In Savile’s case, the charity work not only branded him, but armoured him and — it may now be argued — empowered him. According to allegations, it empowered him to select under-age girls, some of them with physical disabilities, some with other challenges making them particularly open to attention being paid by someone “famous off the telly”. It’s when those making the allegations are asked why they didn’t speak up sooner, or why, if they did speak up sooner, nothing happened, that the armour effect becomes apparent. Getting picky about the prurient habits of a man who raised such funding for such good causes? Come on.

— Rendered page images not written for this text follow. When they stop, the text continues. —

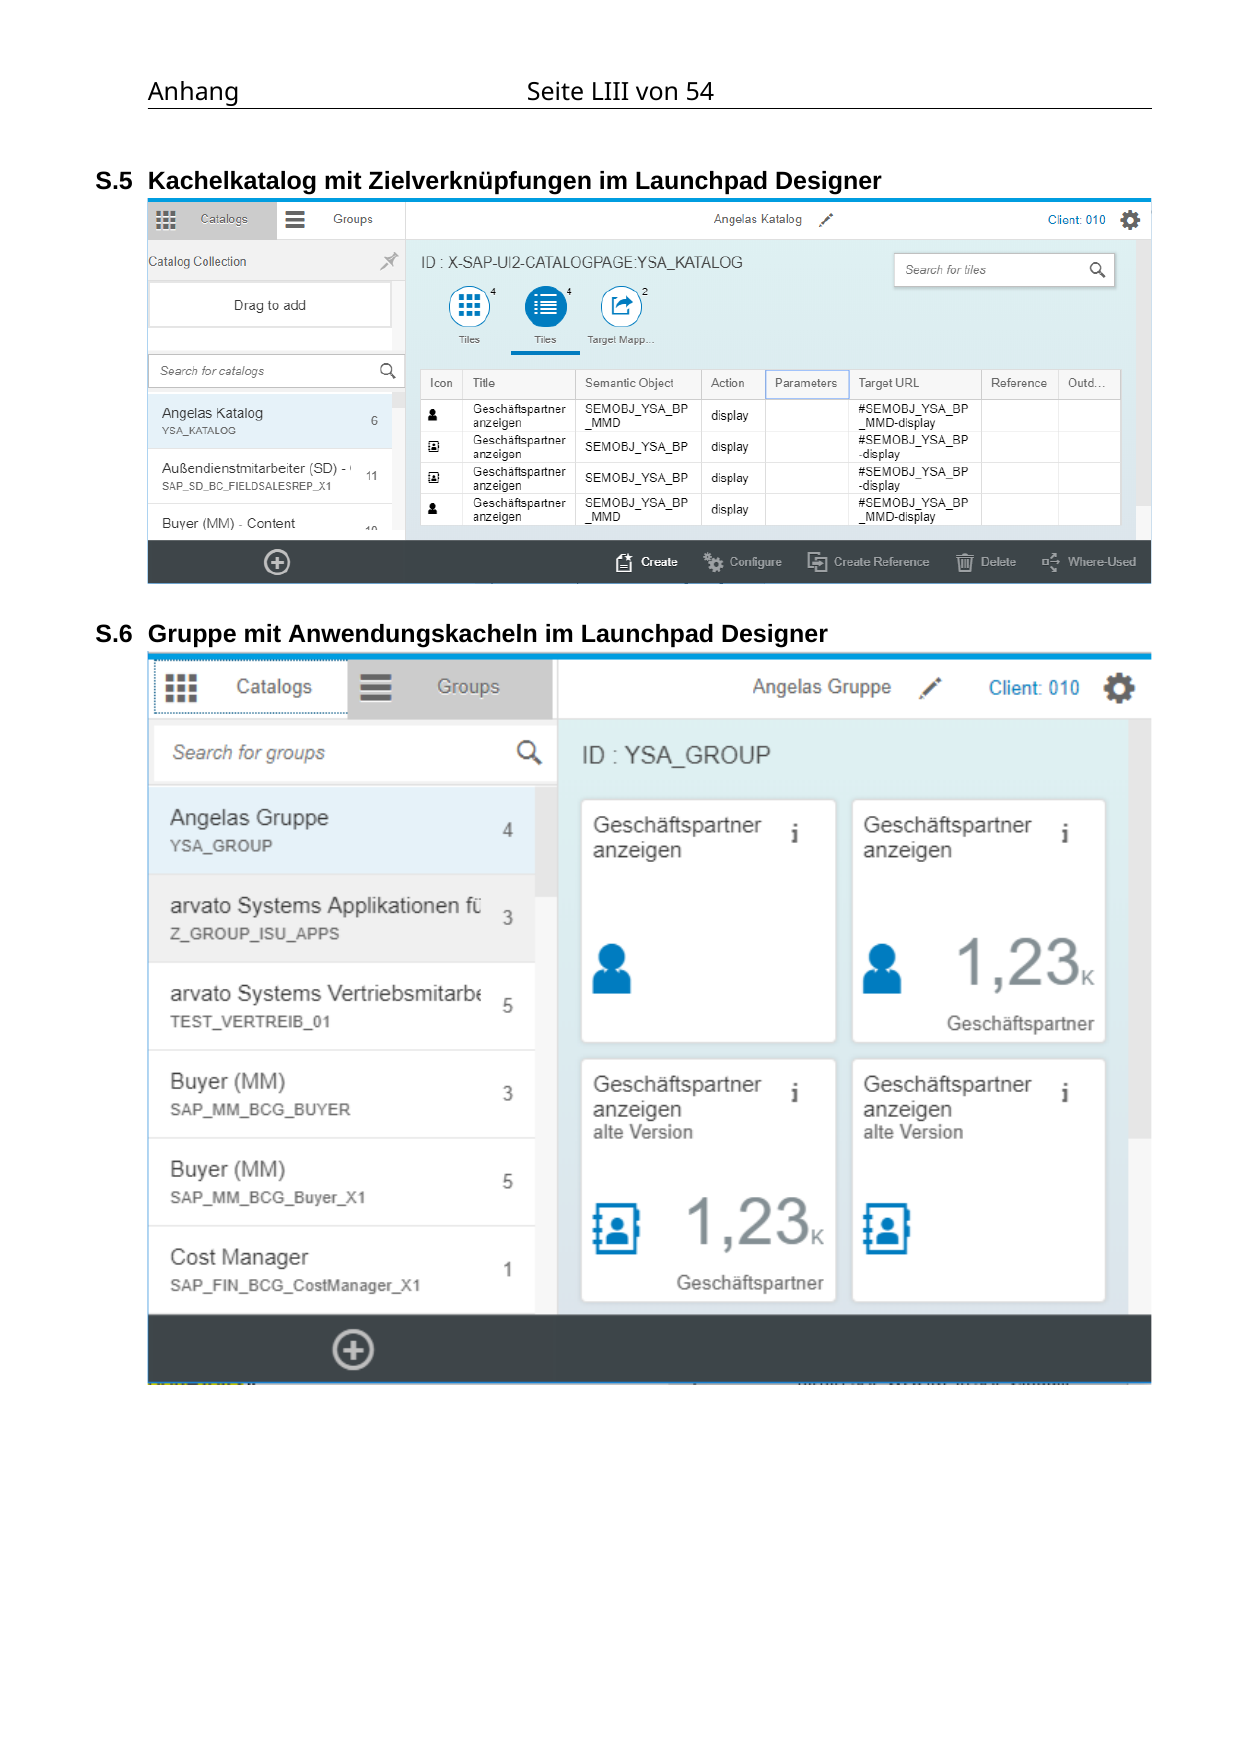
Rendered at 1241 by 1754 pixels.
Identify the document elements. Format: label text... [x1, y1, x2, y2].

picture [147, 660, 1152, 1385]
text Gruppe mit Anwendungskacheln im Launchpad Designer [95, 619, 1152, 648]
picture [147, 203, 1152, 584]
text Kachelkatalog mit Zielverknüpfungen im Launchpad Designer [95, 166, 1152, 195]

In Armstrong’s case, the charity ensured the public and media honeymoon delivered by his cancer would continue ad infinitum. Empowering him to run websites which lay heavy emphasis on buying branded goods and armouring him against the inevitable, long after rumour had turned rancid.
Maybe it’s now time to widen Samuel Johnson’s opinion that “patriotism is the last refuge of the scoundrel”. In exceptional circumstances, public leadership of a charity can also be the last refuge of the scoundrel.